Sunday 4 December 2011

Sanitised Sacrifice

Have been mulling over this blog post for a few weeks now and finally decided to put fingers to the keyboard! As I mentioned in a previous blog last month was the Muslim festival of Eid ul-Fitr and whilst the Philippines is a rare, majority Christian country in Asia in respect to the minority Muslim population Eid ul-Fitr was declared a national holiday. Needless to say none of the non-Muslims were unhappy about getting an extra day off work, myself included!

Whilst I learnt the basics about the "Five Pillars of Islam" in religious education classes in secondary school I had heard nothing about Eid until I lived in Guyana, where due to the diversity of the population Hindu, Christian and Muslim festivals were celebrated as national holidays.I have learnt there are two Eids - Eid ul-Fitr and Eid al-Adha and was interested to hear a conversation between my Muslim boss and a colleague who has spent a lot of years living in the Middle East about how different countries view one or the other as the Great Eid as opposed to Little Eid.

Eid ul-Fitr is the celebration of the end of Ramadan, the month of fasting and it seems only appropriate to me that that would be celebrated with a great feast and as I watched the regional news from Hong Kong the coverage was about the trade at livestock markets in the days running up to Eid. It is also the start of the Haaj, the pilgrimage to Mecca (Ramadan and the Haaj being two of the five pillars of Islam if my memory from all those years ago still serves me well enough).

In Guyana I was surprised to discover the basis of Eid al-Adha, which is the celebration of Abraham being willing to take his son Ishmael up the mountain to sacrifice him in obedience to Allah. At the last moment Allah instructs him not to sacrifice Ishmael and instead provides a goat.

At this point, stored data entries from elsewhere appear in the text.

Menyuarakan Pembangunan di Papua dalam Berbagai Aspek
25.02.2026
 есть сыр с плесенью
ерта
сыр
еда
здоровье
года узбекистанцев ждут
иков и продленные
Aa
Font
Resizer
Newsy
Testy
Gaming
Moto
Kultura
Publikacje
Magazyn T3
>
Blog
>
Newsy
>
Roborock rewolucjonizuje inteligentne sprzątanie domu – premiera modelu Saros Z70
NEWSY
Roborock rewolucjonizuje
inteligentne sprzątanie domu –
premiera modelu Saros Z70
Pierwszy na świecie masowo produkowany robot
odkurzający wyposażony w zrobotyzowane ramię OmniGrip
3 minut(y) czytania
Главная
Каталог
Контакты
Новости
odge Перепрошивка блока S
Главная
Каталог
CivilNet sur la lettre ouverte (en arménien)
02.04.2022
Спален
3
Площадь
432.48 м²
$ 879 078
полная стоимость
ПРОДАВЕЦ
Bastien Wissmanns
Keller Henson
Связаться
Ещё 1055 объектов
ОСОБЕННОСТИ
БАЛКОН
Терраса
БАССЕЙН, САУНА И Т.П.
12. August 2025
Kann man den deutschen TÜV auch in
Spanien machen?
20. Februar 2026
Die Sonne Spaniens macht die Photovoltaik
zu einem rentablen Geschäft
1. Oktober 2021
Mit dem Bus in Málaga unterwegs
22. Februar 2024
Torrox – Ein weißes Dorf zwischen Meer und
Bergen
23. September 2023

I remember being stunned how closely this matches the Biblical story, only that as Christians we believe that it was Isaac the second son of Abraham but the son of the promise of God who was taken to be sacrificed. Until then I had viewed Islam as an alien faith so dissimilar to Christianity. After that I found I could feel much more comfortable in Muslim celebrations, unlike the Hindu ones. Allah is simply the Arabic word for God, used even before the birth of Mohammed.

At Eid al-Adha a Muslim family buys a cow, sheep or goat according to their means. It is then slaughtered remembering the sacrificial goat that God provided to Abraham, the meat is then divided into thirds - a third for family, a third for friends and a third for the poor (giving to the poor being the third of the five pillars).

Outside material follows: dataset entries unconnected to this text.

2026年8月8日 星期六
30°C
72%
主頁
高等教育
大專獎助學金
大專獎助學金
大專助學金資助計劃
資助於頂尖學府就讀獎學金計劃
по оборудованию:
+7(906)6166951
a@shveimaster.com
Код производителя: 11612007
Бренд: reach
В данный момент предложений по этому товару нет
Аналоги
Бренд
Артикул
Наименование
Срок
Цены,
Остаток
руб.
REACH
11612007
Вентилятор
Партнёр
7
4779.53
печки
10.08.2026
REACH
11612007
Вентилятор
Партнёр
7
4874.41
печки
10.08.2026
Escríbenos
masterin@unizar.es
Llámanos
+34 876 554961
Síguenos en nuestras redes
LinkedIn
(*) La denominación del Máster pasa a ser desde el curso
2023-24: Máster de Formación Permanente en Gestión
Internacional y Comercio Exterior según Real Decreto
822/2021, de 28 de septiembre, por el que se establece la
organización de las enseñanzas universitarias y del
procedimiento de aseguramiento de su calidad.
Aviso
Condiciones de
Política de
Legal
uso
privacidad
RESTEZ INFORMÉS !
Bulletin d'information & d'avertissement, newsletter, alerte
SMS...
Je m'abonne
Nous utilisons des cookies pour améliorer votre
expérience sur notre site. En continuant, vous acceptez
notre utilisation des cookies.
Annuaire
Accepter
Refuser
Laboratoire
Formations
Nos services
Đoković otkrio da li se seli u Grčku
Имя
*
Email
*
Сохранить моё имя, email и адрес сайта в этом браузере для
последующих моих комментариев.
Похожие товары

Having just finished reading of all the sacrifices required of the Israelites in Leviticus and Numbers in the Bible and how important the blood was I am struck by how as Christians we have forgotten what a bloody system of sacrifice we have been saved from. The week before Eid and the TV coverage of livestock markets I had almost seen a sacrifice at a work site not far from where I work in Manila. It was strange to see a tied up goat being dragged out onto the construction, I even glimpsed the knife in the hand of one of the workers, but it wasn't until an Asian colleague explained to me the goat was to be slaughtered for good luck in the work that it really dawned on me. I'm pleased to say the process was delayed once the guys caught sight of me, deciding for whatever reason that it would be better not to have an outsider for a spectator.

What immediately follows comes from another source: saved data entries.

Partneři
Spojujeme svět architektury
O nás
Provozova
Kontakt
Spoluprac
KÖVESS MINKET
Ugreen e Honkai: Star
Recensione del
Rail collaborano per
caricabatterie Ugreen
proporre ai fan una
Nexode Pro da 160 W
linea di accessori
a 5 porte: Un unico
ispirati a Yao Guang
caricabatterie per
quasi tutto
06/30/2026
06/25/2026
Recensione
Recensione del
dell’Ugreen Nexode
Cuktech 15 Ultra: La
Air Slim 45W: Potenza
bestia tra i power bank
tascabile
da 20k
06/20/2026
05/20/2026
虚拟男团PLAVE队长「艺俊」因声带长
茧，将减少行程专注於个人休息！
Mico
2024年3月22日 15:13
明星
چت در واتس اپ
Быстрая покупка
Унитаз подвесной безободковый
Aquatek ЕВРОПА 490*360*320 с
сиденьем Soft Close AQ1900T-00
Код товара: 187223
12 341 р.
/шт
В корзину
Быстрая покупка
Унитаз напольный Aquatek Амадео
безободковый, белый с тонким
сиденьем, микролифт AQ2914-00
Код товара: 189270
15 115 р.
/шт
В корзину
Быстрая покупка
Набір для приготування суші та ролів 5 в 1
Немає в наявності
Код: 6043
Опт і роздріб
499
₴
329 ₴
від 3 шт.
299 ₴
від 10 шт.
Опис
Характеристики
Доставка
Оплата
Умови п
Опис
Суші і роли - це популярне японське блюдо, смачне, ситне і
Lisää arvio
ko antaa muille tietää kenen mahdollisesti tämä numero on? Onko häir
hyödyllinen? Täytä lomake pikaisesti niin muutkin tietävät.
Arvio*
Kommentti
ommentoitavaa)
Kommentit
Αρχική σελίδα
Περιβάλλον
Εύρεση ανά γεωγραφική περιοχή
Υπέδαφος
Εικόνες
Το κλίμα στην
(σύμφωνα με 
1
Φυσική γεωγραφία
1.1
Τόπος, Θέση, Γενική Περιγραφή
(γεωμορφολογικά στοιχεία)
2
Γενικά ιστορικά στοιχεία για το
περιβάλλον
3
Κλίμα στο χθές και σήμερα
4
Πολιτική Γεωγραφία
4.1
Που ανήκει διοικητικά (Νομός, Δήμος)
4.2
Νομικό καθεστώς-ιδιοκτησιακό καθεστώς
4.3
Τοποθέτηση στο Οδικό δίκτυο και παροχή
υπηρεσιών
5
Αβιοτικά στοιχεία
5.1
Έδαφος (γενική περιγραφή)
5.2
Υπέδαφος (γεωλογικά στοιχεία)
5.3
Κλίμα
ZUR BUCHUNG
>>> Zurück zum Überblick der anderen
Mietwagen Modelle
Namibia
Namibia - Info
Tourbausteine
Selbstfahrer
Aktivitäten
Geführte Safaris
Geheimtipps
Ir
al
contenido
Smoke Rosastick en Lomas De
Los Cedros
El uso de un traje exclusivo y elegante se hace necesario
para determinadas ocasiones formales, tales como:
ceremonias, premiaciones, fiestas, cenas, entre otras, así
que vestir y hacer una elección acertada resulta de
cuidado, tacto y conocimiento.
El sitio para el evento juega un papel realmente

When as Christians we talk of Christ coming as a baby at Christmas and the purpose of his life being to be sacrificed as an offering to pay the price of justice for our wrong doing, it seems just like words, it seems sanitised not the bloody mess that it really was. Both those of faith and those of no-faith have a tendency to talk of sacrifice in a very understated way, instead of a "small inconvenience" it is a "sacrifice" that we are making - very rarely are our sacrifices, even our living sacrifices much of a sacrifice at all.